This article has been updated to reflect the changes for John version 1.7.8 as released in june 2011. The most important change is the fact that MPI support is now integrated in the jumbo patch.
The original John the Ripper off-line password cracker only uses a single processor (core) when performing brute-force or dictionary attacks.
JtR does not use multiple cores (or machines). However, there is a patch available that enables support of MPI. MPI allows you to distribute the workload of a program across multiple instances, thus cores or even machines, but your application must support it.
The fun thing with MPI is that it is very easy to create a password cracking cluster. But for now let's just focus on using all these unused CPU cores to help us with cracking passwords.
I am using Ubuntu and Debian Linux as my platform but Mac OS X works also perfectly.
install MPI support
Note: Mac users have mpi support installed by default and don't need to install this.
- apt-get install libopenmpi-dev openmpi-bin
download John the Ripper with extra patches
- Get the john-1.7.8-jumbo-2.tar.gz file.
extract John & edit the Make file
- tar xzf john-1.7.8-jumbo-2.tar.gz
- cd john-1.7.8-jumbo-2/src
uncomment the following lines in the Makefile:
CC = mpicc -DHAVE_MPI -DJOHN_MPI_BARRIER -DJOHN_MPI_ABORT` MPIOBJ = john-mpi.o`
Compile John the Ripper with MPI support
Run make and choose the most appropriate processor architecture. Example:
make linux-x86-64 (for 64-bit i386) make linux-x86-sse2 (for 32-bit i386) make macosx-x86-64 (for 64 bit Mac OS X)
Test john the Ripper
- cd ../run
- ./john --test
Look at the benchmark values of the first test and remember them. Now let's see if MPI does any better:
- mpirun -np [number of processor (virtual) cores] ./john --test
Let's asume that you have an iMac 27" with a Core i7 with 4 real cores and hyper threading enabled. This will provide a total of 8 virtual cores.
- mpirun -np 8 ./john --test
If you notice a significant increase in performance, you know that MPI is working properly.
Some benchmarks without and with MPI support (Traditional DES)

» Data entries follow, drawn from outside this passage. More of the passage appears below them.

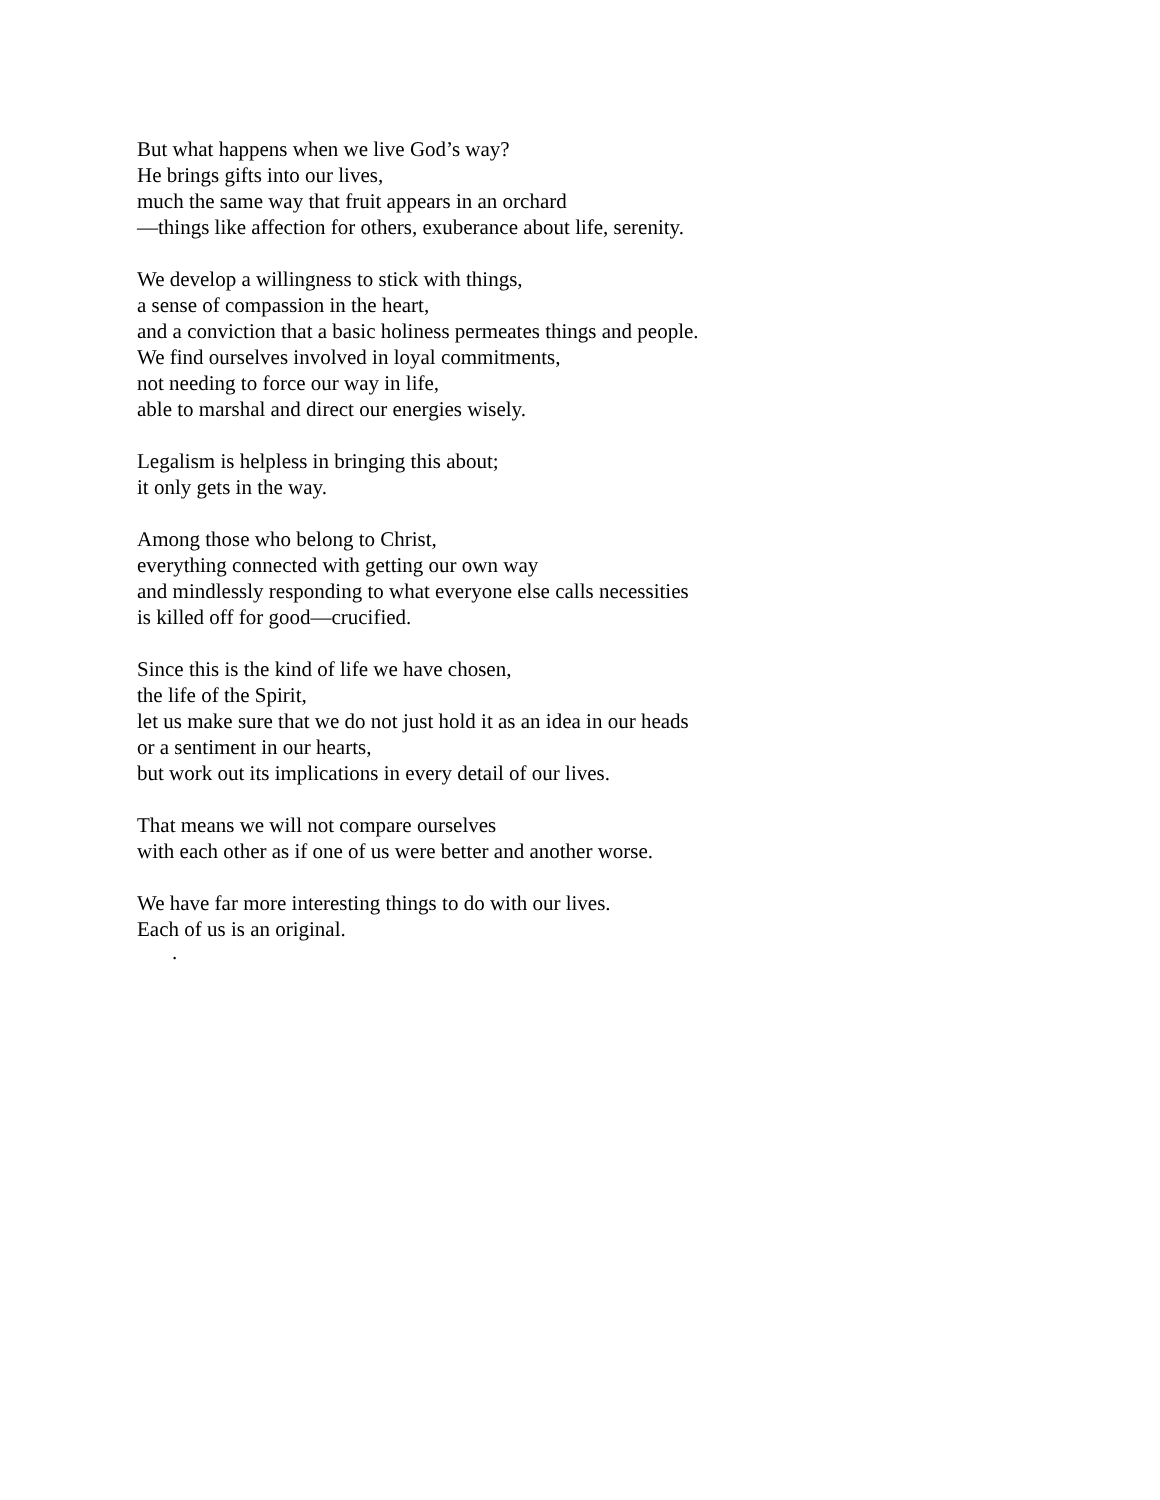But what happens when we live God’s way?
He brings gifts into our lives,
much the same way that fruit appears in an orchard
—things like affection for others, exuberance about life, serenity.
We develop a willingness to stick with things,
a sense of compassion in the heart,
and a conviction that a basic holiness permeates things and people.
We find ourselves involved in loyal commitments,
not needing to force our way in life,
able to marshal and direct our energies wisely.
Legalism is helpless in bringing this about;
it only gets in the way.
Among those who belong to Christ,
everything connected with getting our own way
and mindlessly responding to what everyone else calls necessities
is killed off for good—crucified.
Since this is the kind of life we have chosen,
the life of the Spirit,
let us make sure that we do not just hold it as an idea in our heads
or a sentiment in our hearts,
but work out its implications in every detail of our lives.
That means we will not compare ourselves
with each other as if one of us were better and another worse.
We have far more interesting things to do with our lives.
Each of us is an original.
.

These are the benchmark test results when using a single core on an old Nehalem Core i7 920:
Many salts: 2579K c/s real, 2579K c/s virtual Only one salt: 2266K c/s real, 2266K c/s virtual
These are the benchmark test results when using MPI and thus all 8 cores:
Many salts: 11015K c/s real, 11015K c/s virtual Only one salt: 9834K c/s real, 9834K c/s virtual
And just look at the performance improvement when we overclock from 2,66 to 3,6 Ghz:
Many salts: 15004K c/s real, 15004K c/s virtual Only one salt: 13232K c/s real, 13232K c/s virtual
That is very significant. Now admire how the Core i7 920 @ 3.6 Ghz is blown away by the Sandy bridge based Core i7-2600 @ 3.4 Ghz:
Many salts: 20007K c/s real, 20209K c/s virtual Only one salt: 16881K c/s real, 16881K c/s virtual
Setting up an MPI cluster
MPI clustering is based on using SSH keys. There is a single master that uses all nodes to perform the computation. The nodes are put into a text file nodes.txt like this:
node01 slots=2 node02 slots=2 node03 slots=4 node04 slots=4
In this example, node 2 and 3 are dual-core systems, while node 3 and 4 are installed with quad-core processors. You must create an account on all your nodes with the same name that is used on the master, when running the master process. You also must generate a private SSH key and distribute the public part as the authorized_keys file to all nodes. This is outside the scope of this post. Please note that the SSH private key should be loaded with ssh-agent if used with a passphrase, or do not configure a passphrase on the key. If you do not use a pass phrase, understand that anyone with access to the key can access all nodes.
You may also have to put the nodexx entries in your /etc/hosts file if the names cannot be resolved by DNS.
Now I'm assuming that you are able to ssh into all nodes without requireing a password, thus ssh is properly setup.
* mpirun -np 12 -hostfile nodes.txt ./john --test
Now you should see increased performance, beyond the limit of a single host.
I ran a password cracking test on some data using a large dictionary. These are the performance differences when using all 8 cores of my Core i7 920 instead of just one:
single: 0:00:04:48 c/s: 11192K mpi: 0:00:01:26 c/s: 46568K
The performance increase is significant.